Below is the interpretation of the results produced by a compound experiment that has both universal and campaign control.
(Treated Group) – (Campaign Control) = Performance of Campaign #3 Only
(Treated Group) – (Universal Control) = Cumulative Performance of Campaigns 1-3 during Campaign 3 window
(Campaign Control) – (Universal Control) = Leftover effect of Campaigns 1-2 on the baseline during Campaign 3
While this problem does not arise when there is no cumulative effect of multiple communications, however, the best practice is not to use a universal control group to measure parts of the campaign.
Measuring the cumulative impact of concurrent marketing communications using compound control groups
This is the classic case of sales channel attribution, where you conduct an advanced experiment that correctly identifies incremental effects of each communication with and without the presence of other communications.
This powerful design can help companies not only measure the incremental impact of each channel on sales, but to optimize marketing spend across channels. A universal control group is being held off from all marketing and is used to determine baseline sales.
+++
#### [Problem]
Pick up the passage on marketing control groups after its final sentence and keep writing it.

#### [Given entries]
+++
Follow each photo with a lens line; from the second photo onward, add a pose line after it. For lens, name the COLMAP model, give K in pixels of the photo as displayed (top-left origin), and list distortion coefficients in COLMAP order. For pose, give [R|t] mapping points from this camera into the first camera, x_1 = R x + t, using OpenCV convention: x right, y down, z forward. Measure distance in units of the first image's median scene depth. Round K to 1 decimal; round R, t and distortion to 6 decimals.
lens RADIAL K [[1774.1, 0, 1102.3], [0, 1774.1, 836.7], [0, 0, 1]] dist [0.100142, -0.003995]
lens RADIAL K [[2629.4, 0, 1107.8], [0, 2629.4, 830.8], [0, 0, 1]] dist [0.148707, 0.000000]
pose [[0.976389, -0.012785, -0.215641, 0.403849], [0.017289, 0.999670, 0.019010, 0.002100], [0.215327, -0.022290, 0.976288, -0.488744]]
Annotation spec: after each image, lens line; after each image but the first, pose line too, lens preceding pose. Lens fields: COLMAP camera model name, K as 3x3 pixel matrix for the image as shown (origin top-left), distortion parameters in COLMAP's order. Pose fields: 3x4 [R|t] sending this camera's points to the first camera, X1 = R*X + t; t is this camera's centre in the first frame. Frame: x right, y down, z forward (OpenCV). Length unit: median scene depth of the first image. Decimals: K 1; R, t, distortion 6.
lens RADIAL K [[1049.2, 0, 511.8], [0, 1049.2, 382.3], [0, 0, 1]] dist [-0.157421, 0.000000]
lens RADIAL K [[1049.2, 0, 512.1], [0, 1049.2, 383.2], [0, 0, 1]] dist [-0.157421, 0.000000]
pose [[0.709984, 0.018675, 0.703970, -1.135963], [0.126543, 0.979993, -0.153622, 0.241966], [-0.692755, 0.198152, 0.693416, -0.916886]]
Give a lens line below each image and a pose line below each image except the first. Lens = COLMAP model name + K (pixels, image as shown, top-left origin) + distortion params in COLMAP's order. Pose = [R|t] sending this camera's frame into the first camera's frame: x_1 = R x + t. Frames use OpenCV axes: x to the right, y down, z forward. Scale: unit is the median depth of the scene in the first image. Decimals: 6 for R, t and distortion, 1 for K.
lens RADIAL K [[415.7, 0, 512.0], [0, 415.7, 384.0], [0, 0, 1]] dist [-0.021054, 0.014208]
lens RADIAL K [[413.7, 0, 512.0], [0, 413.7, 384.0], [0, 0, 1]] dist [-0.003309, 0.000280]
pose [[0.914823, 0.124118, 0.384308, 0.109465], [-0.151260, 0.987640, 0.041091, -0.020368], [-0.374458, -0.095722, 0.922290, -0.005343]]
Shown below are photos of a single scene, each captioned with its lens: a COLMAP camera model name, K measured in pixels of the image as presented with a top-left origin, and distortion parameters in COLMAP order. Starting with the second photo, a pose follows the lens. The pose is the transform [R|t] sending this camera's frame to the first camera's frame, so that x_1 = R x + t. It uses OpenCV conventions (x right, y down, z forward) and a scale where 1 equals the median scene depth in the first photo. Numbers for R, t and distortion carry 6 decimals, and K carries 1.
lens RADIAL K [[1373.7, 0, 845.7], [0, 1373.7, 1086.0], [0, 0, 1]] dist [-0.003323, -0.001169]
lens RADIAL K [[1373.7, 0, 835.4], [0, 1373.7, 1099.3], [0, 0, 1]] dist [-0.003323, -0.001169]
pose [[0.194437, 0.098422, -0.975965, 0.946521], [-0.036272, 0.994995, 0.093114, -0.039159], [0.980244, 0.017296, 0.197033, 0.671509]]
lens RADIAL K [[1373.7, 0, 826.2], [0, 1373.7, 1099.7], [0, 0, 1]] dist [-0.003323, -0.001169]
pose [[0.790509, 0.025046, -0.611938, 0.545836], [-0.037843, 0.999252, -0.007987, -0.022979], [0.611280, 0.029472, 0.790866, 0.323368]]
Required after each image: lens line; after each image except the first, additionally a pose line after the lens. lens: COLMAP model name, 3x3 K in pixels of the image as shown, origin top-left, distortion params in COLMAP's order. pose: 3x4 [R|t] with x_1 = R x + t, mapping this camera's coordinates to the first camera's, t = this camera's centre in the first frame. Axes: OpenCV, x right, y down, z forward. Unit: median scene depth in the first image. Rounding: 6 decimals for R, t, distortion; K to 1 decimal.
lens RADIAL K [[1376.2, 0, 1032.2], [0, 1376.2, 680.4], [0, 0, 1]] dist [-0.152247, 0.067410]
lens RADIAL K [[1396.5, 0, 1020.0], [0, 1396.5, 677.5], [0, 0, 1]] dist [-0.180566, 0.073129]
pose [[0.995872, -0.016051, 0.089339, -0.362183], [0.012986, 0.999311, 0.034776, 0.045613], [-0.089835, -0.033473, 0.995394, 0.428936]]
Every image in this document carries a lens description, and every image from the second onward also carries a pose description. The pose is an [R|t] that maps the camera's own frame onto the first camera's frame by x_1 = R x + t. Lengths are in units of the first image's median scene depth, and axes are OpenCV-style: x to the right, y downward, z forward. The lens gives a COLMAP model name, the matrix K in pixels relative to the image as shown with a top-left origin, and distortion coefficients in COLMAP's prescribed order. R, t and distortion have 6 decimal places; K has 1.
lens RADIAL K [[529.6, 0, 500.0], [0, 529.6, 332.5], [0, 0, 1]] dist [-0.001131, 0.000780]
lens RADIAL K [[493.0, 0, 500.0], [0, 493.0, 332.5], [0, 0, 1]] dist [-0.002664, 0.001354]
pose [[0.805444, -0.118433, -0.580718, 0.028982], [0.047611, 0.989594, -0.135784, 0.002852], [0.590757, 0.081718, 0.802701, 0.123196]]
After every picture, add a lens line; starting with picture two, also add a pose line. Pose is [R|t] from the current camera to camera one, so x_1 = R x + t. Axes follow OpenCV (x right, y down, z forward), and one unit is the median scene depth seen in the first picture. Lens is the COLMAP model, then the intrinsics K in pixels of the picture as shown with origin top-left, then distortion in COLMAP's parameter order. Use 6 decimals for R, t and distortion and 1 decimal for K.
+++
#### [Final answer]
In this sample compound experiment, we look at the effects of three marketing vehicles: Facebook ads, email, and catalog. The results are measured through several groups that act as treatment and control groups against each other. Please note that while treatment/control split for email and catalog can be executed randomly on an individual recipient basis, Facebook ads are usually turned on and off based on geography/ISP basis.
Here are the sample results of average sales to each of the groups.
We can easily determine sales lift over baseline, or universal control group, for each group:
The real power of this design is in comparison across different treatment groups, which allows us not only to conduct true lift attribution, but to make conclusions about the effectiveness of different channels in the presence of communications from other channels. This is really the gold mine for marketing optimization.
For example, this analysis of the effectiveness of Facebook ads shows an increase in sales for groups with and without Facebook ads in the presence of email, catalog, email and catalog, and no other communications.
From this analysis, we can conclude that Facebook Ads result in an incremental increase of 2 units of sales in the absence of email communication, and an increase of 1 unit of sales in the presence of email communications. Please note that determining the effect of Facebook ads in the presence of email is based on the control group that receives the email, thus the control group for any given element should never be “cleaned” of additional communications present in the marketplace other than the one being measured.
Measuring multiple location based tests in retail
We have reviewed advanced attribution and program assessment using universal control groups, yet the most common use of universal control groups is in store-based retail.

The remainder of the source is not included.